WHAT THE TASK ASKS:
Rewrite the entries below, changing every "common name" to "vernacular name" and leaving all other text as it is.

──────── RECORDED INFORMATION

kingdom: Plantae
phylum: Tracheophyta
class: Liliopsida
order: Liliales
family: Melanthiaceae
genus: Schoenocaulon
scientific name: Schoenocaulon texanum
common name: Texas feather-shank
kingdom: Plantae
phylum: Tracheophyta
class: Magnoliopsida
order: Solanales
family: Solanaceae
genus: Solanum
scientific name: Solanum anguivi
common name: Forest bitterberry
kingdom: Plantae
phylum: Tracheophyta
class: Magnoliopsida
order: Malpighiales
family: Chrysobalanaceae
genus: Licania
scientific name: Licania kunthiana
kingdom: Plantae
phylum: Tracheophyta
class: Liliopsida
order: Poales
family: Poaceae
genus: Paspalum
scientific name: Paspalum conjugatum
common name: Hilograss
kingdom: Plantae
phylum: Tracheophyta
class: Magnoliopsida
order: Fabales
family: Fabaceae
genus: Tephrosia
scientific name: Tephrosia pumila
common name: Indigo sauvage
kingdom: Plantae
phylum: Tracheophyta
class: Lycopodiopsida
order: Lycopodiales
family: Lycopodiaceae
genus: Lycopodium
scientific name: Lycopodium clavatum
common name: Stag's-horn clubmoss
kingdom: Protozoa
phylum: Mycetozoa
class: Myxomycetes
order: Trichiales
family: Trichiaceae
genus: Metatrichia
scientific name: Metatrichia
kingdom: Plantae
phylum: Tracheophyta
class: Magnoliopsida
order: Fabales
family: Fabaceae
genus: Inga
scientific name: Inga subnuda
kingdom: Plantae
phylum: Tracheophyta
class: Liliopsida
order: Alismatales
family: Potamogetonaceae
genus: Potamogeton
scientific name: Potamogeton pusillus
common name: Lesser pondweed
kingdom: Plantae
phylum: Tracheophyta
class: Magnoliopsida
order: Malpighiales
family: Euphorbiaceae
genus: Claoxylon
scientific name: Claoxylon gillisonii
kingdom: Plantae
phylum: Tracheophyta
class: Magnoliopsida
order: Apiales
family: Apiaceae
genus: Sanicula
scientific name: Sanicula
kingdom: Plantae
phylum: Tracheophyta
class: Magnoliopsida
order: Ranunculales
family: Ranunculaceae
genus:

────────────────

COMPLETED EXERCISE:
kingdom: Plantae
phylum: Tracheophyta
class: Liliopsida
order: Liliales
family: Melanthiaceae
genus: Schoenocaulon
scientific name: Schoenocaulon texanum
vernacular name: Texas feather-shank
kingdom: Plantae
phylum: Tracheophyta
class: Magnoliopsida
order: Solanales
family: Solanaceae
genus: Solanum
scientific name: Solanum anguivi
vernacular name: Forest bitterberry
kingdom: Plantae
phylum: Tracheophyta
class: Magnoliopsida
order: Malpighiales
family: Chrysobalanaceae
genus: Licania
scientific name: Licania kunthiana
kingdom: Plantae
phylum: Tracheophyta
class: Liliopsida
order: Poales
family: Poaceae
genus: Paspalum
scientific name: Paspalum conjugatum
vernacular name: Hilograss
kingdom: Plantae
phylum: Tracheophyta
class: Magnoliopsida
order: Fabales
family: Fabaceae
genus: Tephrosia
scientific name: Tephrosia pumila
vernacular name: Indigo sauvage
kingdom: Plantae
phylum: Tracheophyta
class: Lycopodiopsida
order: Lycopodiales
family: Lycopodiaceae
genus: Lycopodium
scientific name: Lycopodium clavatum
vernacular name: Stag's-horn clubmoss
kingdom: Protozoa
phylum: Mycetozoa
class: Myxomycetes
order: Trichiales
family: Trichiaceae
genus: Metatrichia
scientific name: Metatrichia
kingdom: Plantae
phylum: Tracheophyta
class: Magnoliopsida
order: Fabales
family: Fabaceae
genus: Inga
scientific name: Inga subnuda
kingdom: Plantae
phylum: Tracheophyta
class: Liliopsida
order: Alismatales
family: Potamogetonaceae
genus: Potamogeton
scientific name: Potamogeton pusillus
vernacular name: Lesser pondweed
kingdom: Plantae
phylum: Tracheophyta
class: Magnoliopsida
order: Malpighiales
family: Euphorbiaceae
genus: Claoxylon
scientific name: Claoxylon gillisonii
kingdom: Plantae
phylum: Tracheophyta
class: Magnoliopsida
order: Apiales
family: Apiaceae
genus: Sanicula
scientific name: Sanicula
kingdom: Plantae
phylum: Tracheophyta
class: Magnoliopsida
order: Ranunculales
family: Ranunculaceae
genus:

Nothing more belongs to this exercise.